Eine optimale Lernumgebung

  • Der Arbeitsplatz

In diesen Fall solltet ihr einmal auf eure Eltern hören ;-), der Schreibtisch an dem gearbeitet wird muss aufgeräumt sein. Es liegen nur die Sachen auf dem Tisch die zum Lernen gebraucht werden. Ansonsten ist alles erlaubt was dabei hilft sich wohl zu fühlen. Egal ob ihr leise Musik hört, lieber doch im Bett lernt oder im Garten, wenn ihr euch aufs Lernen konzentrieren könnt, dann ist es genau richtig.

  • Tageszeit

Auch bei der Tageszeit kommt es auf die persönlichen Erfahrungen an. Experten empfehlen als optimale Zeitspanne morgens von 9-11 Uhr und nachmittags von 16-18 Uhr.  Davor und dazwischen ist die Konzentrationsfähigkeit meistens niedriger. Am besten erinnert ihr euch aber an frühere Vorbereitungen  von Prüfungen, wann könnt ihr euch am besten konzentrieren? Manche können vielleicht auch erst abends am besten lernen.

  • Alleine oder mit Freunden

Hier solltet ihr nach Fächern und eurem Lernfortschritt unterscheiden. Bei einigen Fächern ist es sogar wichtig mit anderen gemeinsam zu lernen und zu diskutieren. Es kann als Kontrolle, bei Ergebnissen der Mathe Aufgaben dienen, oder ganz neue Ideen bringen, wenn ihr gemeinsam über die Deutsch Pflichtliteratur sprecht.

 Lernmittel und Lernmethoden

  •  Computer vs. Papier und Stift

Beide Arten haben Vorteile und Nachteile. Am besten versucht ihr beide Wege und nutzt die Vorteile aus. Am Computer zu Lernen hat den Vorteil, das ihr eure Zusammenfassungen viel übersichtlicher gestalten könnt, so nutzen euch diese Unterlagen auch noch einige Wochen später. Auch könnt ihr leicht zusätzliche Informationen einfügen.
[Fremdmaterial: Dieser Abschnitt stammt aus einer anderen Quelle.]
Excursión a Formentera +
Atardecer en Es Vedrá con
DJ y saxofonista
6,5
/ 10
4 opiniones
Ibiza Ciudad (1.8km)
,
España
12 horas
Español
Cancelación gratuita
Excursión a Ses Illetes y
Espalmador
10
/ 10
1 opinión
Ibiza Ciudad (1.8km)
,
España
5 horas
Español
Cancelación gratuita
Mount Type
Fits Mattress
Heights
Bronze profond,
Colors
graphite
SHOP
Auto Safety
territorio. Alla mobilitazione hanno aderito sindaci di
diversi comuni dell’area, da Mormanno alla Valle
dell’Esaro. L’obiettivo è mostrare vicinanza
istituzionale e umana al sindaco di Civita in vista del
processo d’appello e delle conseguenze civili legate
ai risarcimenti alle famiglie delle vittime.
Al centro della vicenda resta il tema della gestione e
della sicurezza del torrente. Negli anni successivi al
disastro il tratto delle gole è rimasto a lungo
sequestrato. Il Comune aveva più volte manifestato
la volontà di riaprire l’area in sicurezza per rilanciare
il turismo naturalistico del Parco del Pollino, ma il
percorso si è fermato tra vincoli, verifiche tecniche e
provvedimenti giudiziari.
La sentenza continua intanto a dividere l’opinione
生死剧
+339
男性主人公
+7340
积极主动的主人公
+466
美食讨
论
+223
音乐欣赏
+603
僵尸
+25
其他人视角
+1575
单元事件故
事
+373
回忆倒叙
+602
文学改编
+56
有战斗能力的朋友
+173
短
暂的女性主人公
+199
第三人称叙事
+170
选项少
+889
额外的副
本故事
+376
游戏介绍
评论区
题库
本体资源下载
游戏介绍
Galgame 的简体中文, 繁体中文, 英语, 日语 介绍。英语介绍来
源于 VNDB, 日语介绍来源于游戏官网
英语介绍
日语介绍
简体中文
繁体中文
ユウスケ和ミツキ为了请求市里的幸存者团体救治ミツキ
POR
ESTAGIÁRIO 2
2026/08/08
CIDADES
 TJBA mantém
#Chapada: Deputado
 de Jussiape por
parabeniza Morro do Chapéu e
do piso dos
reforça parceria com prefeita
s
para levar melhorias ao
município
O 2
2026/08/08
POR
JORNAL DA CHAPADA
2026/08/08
Die Gefahr besteht am Computer durch starke Ablenkungen. Also versucht Facebook, ICQ, Skype und Co. mal auszuschalten.

Wenn ihr mit Papier und Stift besser lernt, dann könnt ihr die Unterlagen auch überall mit hin nehmen. Ihr könnt jederzeit markieren und Notizen hinzufügen. Diese Unterlagen werden allerdings nur euch was nützen, da sie in eurer individuellen Gedankenstruktur gewachsen sind.

  • Bücher und Online

Als Hilfsmittel dienen die klassischen Lehrbücher, zusätzlich könnt ihr Online lernen. Die Lehrbücher eurer Schule sind natürlich Pflicht, viele weitere Informationen und Hilfen findet ihr aber auch im Internet. Diese sollte ihr auf jeden Fall nutzen. Egal ob ihr Online-Kurse als Nachhilfe nutzt, zusätzliche Artikel ausdruckt oder euch in Blogs und Foren informiert. Wichtig bei Informationen im Internet ist es, auf die Quellen zu achten.

  • Lernmethoden

Es gibt sehr viele unterschiedliche Lernmethoden. Probiert einfach mal ein paar aus und findet die beste für eure Abiturvorbereitung. Gut ist es in jedem Fall für die einzelnen Fächer Zusammenfassungen zu schreiben. Dann könnt ihr beim Wiederholen der Themen viel schneller bestimmte Inhalte finden und erinnert euch meistens schneller . Eine gute Methode sind Mind Maps. Diese helfen komplexe Themen übersichtlich und strukturiert darzustellen. Eine klassische Methode sind Karteikarten. Damit lassen sich nicht nur Vokabeln gut Lernen. Versucht doch mal Karteikarten zu wichtigen Begriffen aus der Biologie, Chemie oder Mathe zu füllen. Auch mathematische  Formeln lassen sich so besser einprägen.